The material provided here is suitable for individuals who are already well versed in programming (I primarily use tools from the Python ecosystem) and who have prior exposure to basic concepts of statistics, data science and machine learning, and wish to put these skills together in a principled manner using practical and state-of-the-art tools holistically in designing and developing data-products involving real-world data, systems and complexity. As such, prior indepth knowledge to aspects of Databases, Machine Learning, Natural Language Processing, Network Science are desirable (though not essential as long as the students can catch-up on the underlying concepts on thier own). In particular, the objective of this course is not to teach any particular programming language, algorithms or tools per se, even though specific artefacts are used for concrete instantiation and realization of the ideas and concepts, and as such some background and preliminaries are reviewed as and when needed, for making the content reasonably self-contained.

Teaching Material

Most modules are presented with HTML slides that intermingle conceptual content with hands-on code snippets. Some modules have PDF slides focussing on conceptual aspects.

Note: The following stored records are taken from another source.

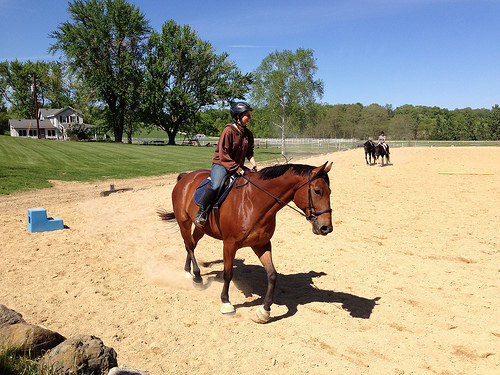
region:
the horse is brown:
[146, 136, 389, 344]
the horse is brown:
[230, 102, 335, 370]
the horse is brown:
[232, 170, 337, 295]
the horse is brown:
[147, 97, 298, 317]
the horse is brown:
[90, 20, 335, 370]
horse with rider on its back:
[129, 77, 363, 312]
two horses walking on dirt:
[354, 119, 409, 169]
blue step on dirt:
[17, 201, 92, 241]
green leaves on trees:
[73, 9, 228, 139]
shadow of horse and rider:
[184, 237, 408, 353]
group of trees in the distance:
[307, 88, 497, 158]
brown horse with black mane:
[236, 156, 373, 295]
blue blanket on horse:
[158, 143, 298, 256]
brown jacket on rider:
[216, 83, 285, 198]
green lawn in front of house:
[9, 70, 119, 172]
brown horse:
[251, 170, 326, 215]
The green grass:
[45, 130, 117, 165]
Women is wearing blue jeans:
[210, 160, 226, 200]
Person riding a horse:
[372, 126, 393, 147]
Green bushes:
[433, 107, 491, 133]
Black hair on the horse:
[257, 162, 305, 177]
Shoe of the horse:
[250, 298, 268, 328]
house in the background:
[10, 98, 88, 138]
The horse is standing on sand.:
[235, 330, 370, 370]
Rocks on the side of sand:
[16, 327, 88, 370]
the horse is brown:
[204, 138, 241, 190]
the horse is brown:
[196, 137, 266, 368]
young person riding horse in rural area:
[98, 72, 431, 319]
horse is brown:
[152, 160, 318, 312]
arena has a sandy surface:
[161, 261, 441, 343]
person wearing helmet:
[218, 95, 260, 139]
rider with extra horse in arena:
[354, 124, 405, 169]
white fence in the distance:
[258, 131, 355, 157]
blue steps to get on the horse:
[25, 193, 83, 248]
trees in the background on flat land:
[222, 80, 482, 135]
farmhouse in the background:
[0, 88, 111, 154]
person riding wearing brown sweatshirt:
[204, 124, 258, 190]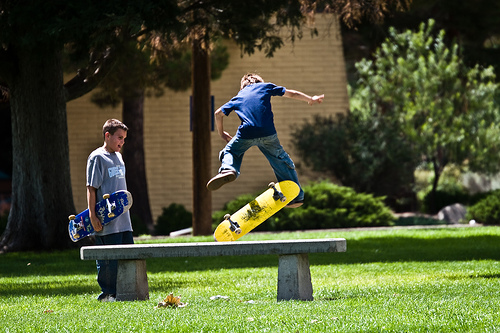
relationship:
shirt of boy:
[216, 82, 290, 140] [199, 68, 346, 210]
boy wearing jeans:
[199, 68, 346, 210] [219, 133, 313, 199]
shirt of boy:
[75, 145, 146, 232] [76, 117, 153, 304]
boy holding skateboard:
[76, 117, 153, 304] [63, 186, 135, 242]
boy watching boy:
[76, 117, 153, 304] [199, 68, 346, 210]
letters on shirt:
[104, 163, 130, 178] [75, 145, 146, 232]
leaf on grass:
[153, 289, 182, 314] [1, 227, 500, 332]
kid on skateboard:
[199, 68, 346, 210] [209, 176, 306, 244]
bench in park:
[75, 235, 358, 302] [0, 205, 500, 333]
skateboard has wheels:
[209, 176, 306, 244] [264, 177, 297, 209]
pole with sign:
[190, 5, 215, 234] [210, 94, 217, 130]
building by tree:
[61, 4, 359, 213] [3, 4, 178, 240]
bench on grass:
[75, 235, 358, 302] [1, 227, 500, 332]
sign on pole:
[210, 94, 217, 130] [190, 5, 215, 234]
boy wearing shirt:
[199, 68, 346, 210] [216, 82, 290, 140]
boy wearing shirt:
[76, 117, 153, 304] [75, 145, 146, 232]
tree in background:
[3, 4, 178, 240] [0, 4, 499, 160]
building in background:
[61, 4, 359, 213] [0, 4, 499, 160]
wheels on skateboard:
[102, 191, 119, 222] [63, 186, 135, 242]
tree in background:
[371, 23, 495, 210] [0, 4, 499, 160]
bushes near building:
[227, 182, 386, 229] [61, 4, 359, 213]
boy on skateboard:
[199, 68, 346, 210] [209, 176, 306, 244]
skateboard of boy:
[209, 176, 306, 244] [199, 68, 346, 210]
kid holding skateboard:
[76, 117, 153, 304] [63, 186, 135, 242]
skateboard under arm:
[63, 186, 135, 242] [80, 169, 109, 236]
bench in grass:
[75, 235, 358, 302] [1, 227, 500, 332]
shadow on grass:
[10, 249, 86, 272] [1, 227, 500, 332]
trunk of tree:
[10, 44, 76, 245] [3, 4, 178, 240]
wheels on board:
[264, 177, 297, 209] [209, 176, 306, 244]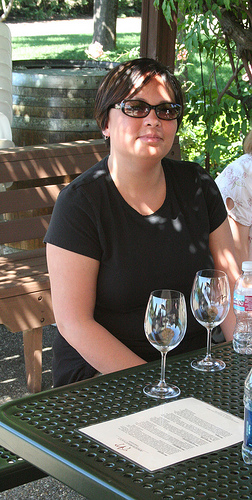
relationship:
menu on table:
[78, 393, 244, 477] [0, 333, 251, 497]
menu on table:
[78, 393, 244, 477] [52, 378, 113, 440]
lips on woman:
[138, 133, 173, 148] [50, 65, 231, 397]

IPYNB Jupyter notebooks contain the code and source material which were used for creating the HTML slides.

Module 1: Introduction

We review how Data Products have been variously defined, the scope of this course (and how it builds upon and complements topic specific courses), and recapitulates some basics of relational data storage (using SQLite).

Module 2: Data manipulation & cleaning

In this module we explore some basic concepts of Pandas - DataFrame, Apply, Lambdas, Merge, Groupby, Missing data, etc., and regular expressions (RegEx) for data cleaning.

Module 3: Data acquisition & storage

In this module we look into acquisition of data by various means including web scraping and APIs, parsing data with tools such as BeautifulSoup, storing and working with JSON data objects, e.g., with MongoDB Atlas Database.

Module 4: Visualization

Norms of good visualization and bad (in terms of aesthetics, ambiguity, truthfullness, etc.) are discussed with examples serving as a directory of visualizations. Accessibility, particularly for colorblind people is also edified.

Module 5: Network Science

Graph data and associated algorithms (e.g., centrality, community detection, link prediction) are expounded with NetworkX. Graph database and Cypher Query Language is explored using Neo4j AuraDB.

Module 6: Statistical tools for NLP & ML

Essential Natural Language Processing concepts are investigated, complemented by the application of Machine Learning techniques with the emphasis on how to use, evaluate and interpret ML algorithms/outputs properly.

Module 7: Statistical methods & tests

We study the ideas of sampling, statistical experiments and significance, exploring them experimentally - in contrast to the typical extremes of rigorous mathematical analysis or a complete black-box treatment of the topics.

Module 8: Data governance & privacy

The concepts of data lineage, quality, regulatory compliance are briefly discussed, accompanied with a more in-depth examination of different anonymity models and techniques, e.g., k-anonymity, l-diversity and differential privacy.

Data

The data used in all the module codes are provided together as a .zip archive. The data path in the codes need to be adjusted for the codes to work.